18. Is this program suited for getting my Registered Dietician (RD) credential?

This program does not offer the didactic courses or internships that are required for attaining the RD credential. Boston University’s Sargent School does have programs designed to lead to the R.D. credential.

19. What are class sizes like?

Class sizes range from 6 to 30 students. For first year, a few basic science courses may be much larger.

20. Is there a process for accepting graduate transfer credit and how does this work?

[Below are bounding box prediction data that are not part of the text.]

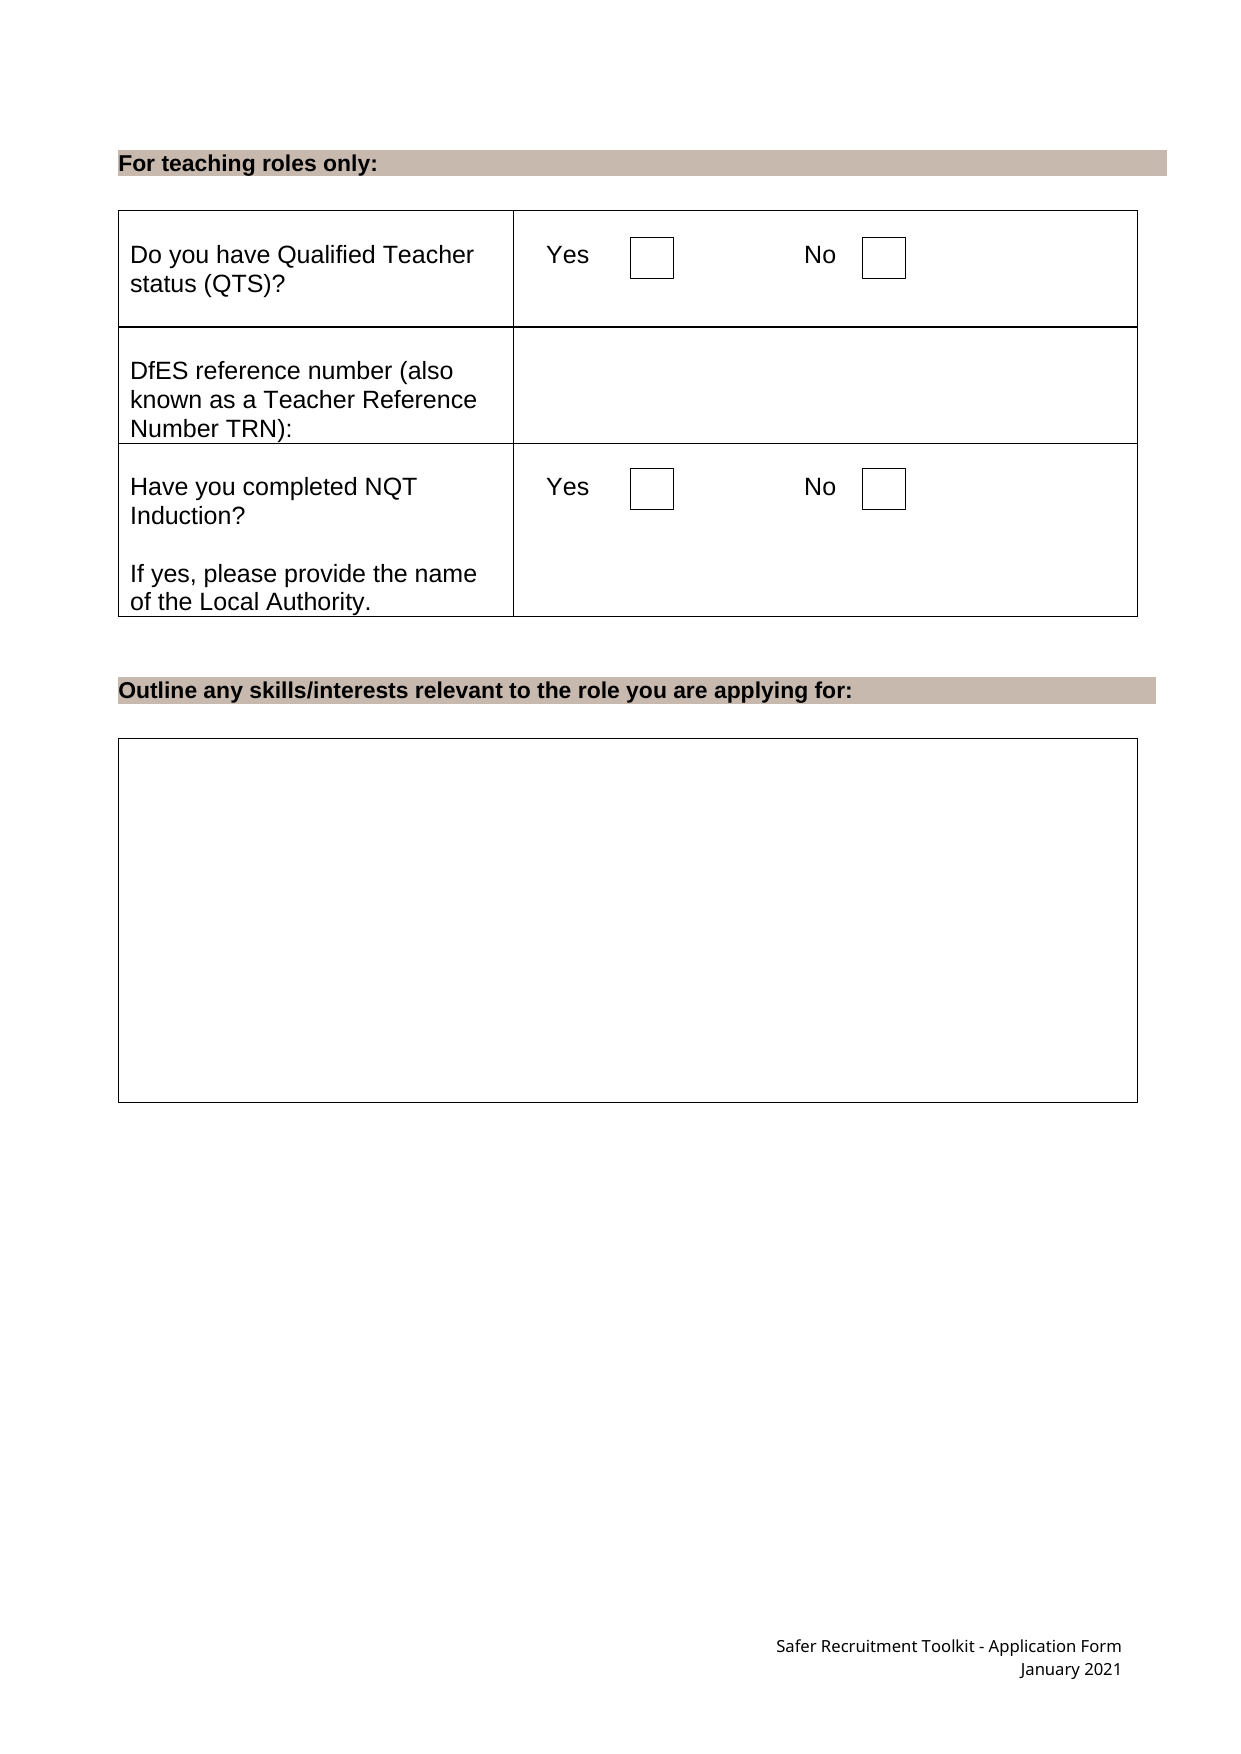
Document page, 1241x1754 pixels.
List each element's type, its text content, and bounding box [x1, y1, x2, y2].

table_header Yes No [514, 211, 1137, 326]
table_header Do you have Qualified Teacher status (QTS)? [119, 211, 513, 326]
table_cell DfES reference number (also known as a Teacher Reference Number TRN): [119, 328, 513, 442]
table_cell Have you completed NQT Induction? If yes, please provide the name of the Local Authority. [119, 444, 513, 616]
text For teaching roles only: [118, 150, 1167, 176]
table_header [119, 739, 1137, 1102]
table_cell [514, 328, 1137, 442]
text Outline any skills/interests relevant to the role you are applying for: [118, 677, 1156, 704]
table_cell Yes No [514, 444, 1137, 616]
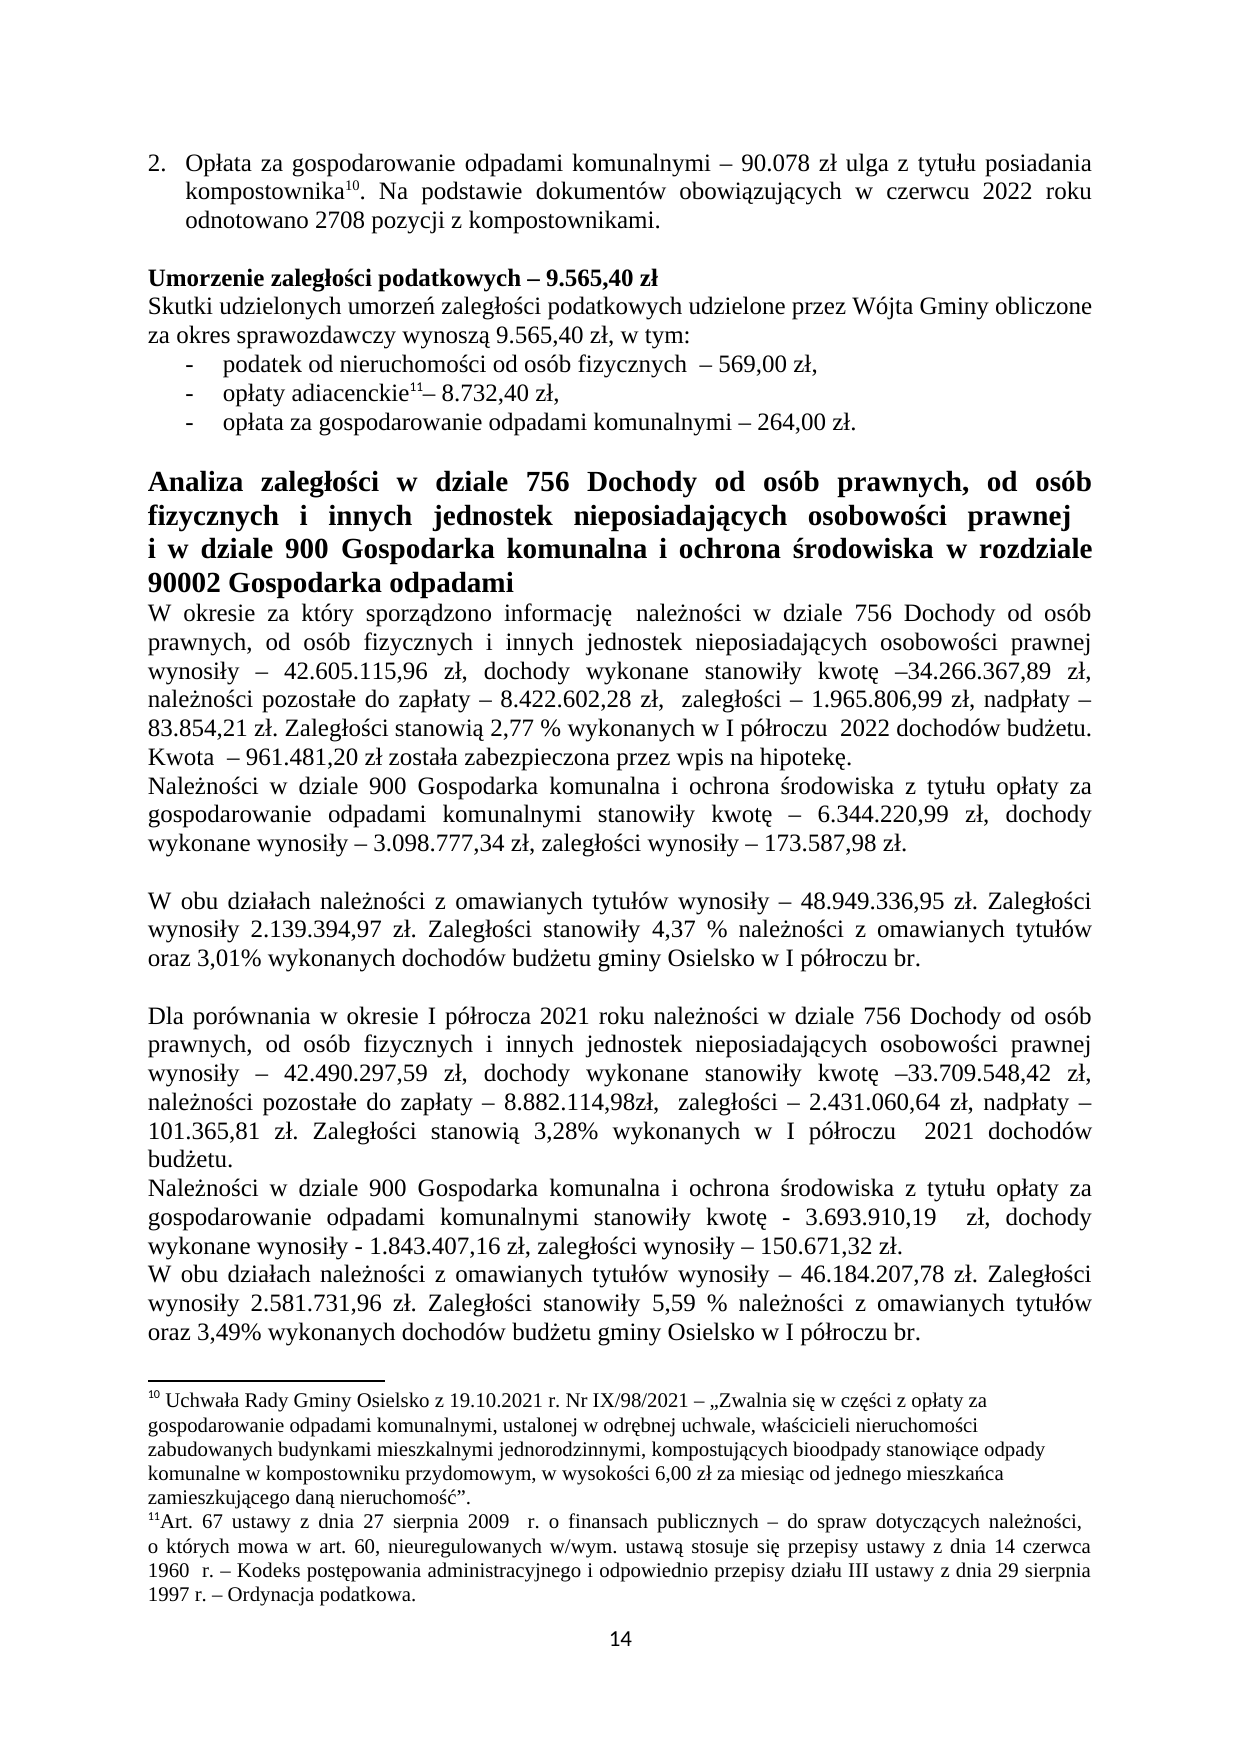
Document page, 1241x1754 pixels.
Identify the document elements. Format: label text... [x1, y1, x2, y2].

list opłata za gospodarowanie odpadami komunalnymi – 264,00 zł. [185, 407, 1093, 435]
text Skutki udzielonych umorzeń zaległości podatkowych udzielone przez Wójta Gminy obliczone za okres sprawozdawczy wynoszą 9.565,40 zł, w tym: [148, 291, 1093, 349]
text Analiza zaległości w dziale 756 Dochody od osób prawnych, od osób fizycznych i innych jednostek nieposiadających osobowości prawnej i w dziale 900 Gospodarka komunalna i ochrona środowiska w rozdziale 90002 Gospodarka odpadami [148, 464, 1093, 598]
text Należności w dziale 900 Gospodarka komunalna i ochrona środowiska z tytułu opłaty za gospodarowanie odpadami komunalnymi stanowiły kwotę - 3.693.910,19 zł, dochody wykonane wynosiły - 1.843.407,16 zł, zaległości wynosiły – 150.671,32 zł. [148, 1173, 1093, 1259]
list podatek od nieruchomości od osób fizycznych – 569,00 zł, [185, 349, 1093, 378]
text Dla porównania w okresie I półrocza 2021 roku należności w dziale 756 Dochody od osób prawnych, od osób fizycznych i innych jednostek nieposiadających osobowości prawnej wynosiły – 42.490.297,59 zł, dochody wykonane stanowiły kwotę –33.709.548,42 zł, należności pozostałe do zapłaty – 8.882.114,98zł, zaległości – 2.431.060,64 zł, nadpłaty – 101.365,81 zł. Zaległości stanowią 3,28% wykonanych w I półroczu 2021 dochodów budżetu. [148, 1001, 1093, 1173]
text Należności w dziale 900 Gospodarka komunalna i ochrona środowiska z tytułu opłaty za gospodarowanie odpadami komunalnymi stanowiły kwotę – 6.344.220,99 zł, dochody wykonane wynosiły – 3.098.777,34 zł, zaległości wynosiły – 173.587,98 zł. [148, 771, 1093, 857]
list Opłata za gospodarowanie odpadami komunalnymi – 90.078 zł ulga z tytułu posiadania kompostownika. Na podstawie dokumentów obowiązujących w czerwcu 2022 roku odnotowano 2708 pozycji z kompostownikami. [148, 148, 1093, 234]
text Umorzenie zaległości podatkowych – 9.565,40 zł [148, 263, 1093, 291]
list opłaty adiacenckie– 8.732,40 zł, [185, 378, 1093, 407]
text W okresie za który sporządzono informację należności w dziale 756 Dochody od osób prawnych, od osób fizycznych i innych jednostek nieposiadających osobowości prawnej wynosiły – 42.605.115,96 zł, dochody wykonane stanowiły kwotę –34.266.367,89 zł, należności pozostałe do zapłaty – 8.422.602,28 zł, zaległości – 1.965.806,99 zł, nadpłaty – 83.854,21 zł. Zaległości stanowią 2,77 % wykonanych w I półroczu 2022 dochodów budżetu. Kwota – 961.481,20 zł została zabezpieczona przez wpis na hipotekę. [148, 598, 1093, 771]
text W obu działach należności z omawianych tytułów wynosiły – 48.949.336,95 zł. Zaległości wynosiły 2.139.394,97 zł. Zaległości stanowiły 4,37 % należności z omawianych tytułów oraz 3,01% wykonanych dochodów budżetu gminy Osielsko w I półroczu br. [148, 886, 1093, 972]
text W obu działach należności z omawianych tytułów wynosiły – 46.184.207,78 zł. Zaległości wynosiły 2.581.731,96 zł. Zaległości stanowiły 5,59 % należności z omawianych tytułów oraz 3,49% wykonanych dochodów budżetu gminy Osielsko w I półroczu br. [148, 1259, 1093, 1346]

Requests for transfer credit would be made to the program’s curriculum committee. They may decide to accept the course(s) for transfer or to waive an academic requirement. If a course is waived, you may still be advised to take another more advanced course if recommended by the curriculum committee.

21. Can the Ph.D. and MA programs be started in the spring or summer?

Yes, they may be started in either term. Since the academic calendar year starts in the fall, you will receive additional guidance in selecting your courses that takes into account that you started at another time.

22. Can either the MA degree or Ph.D. be done on a part time basis?

Yes. You will need to work out a plan with your advisor.

23. Can I take courses as a non-degree student?

Courses may be taken with the permission of the director of the program and the instructor of the course. Non-degree students can take a maximum of 8 credits.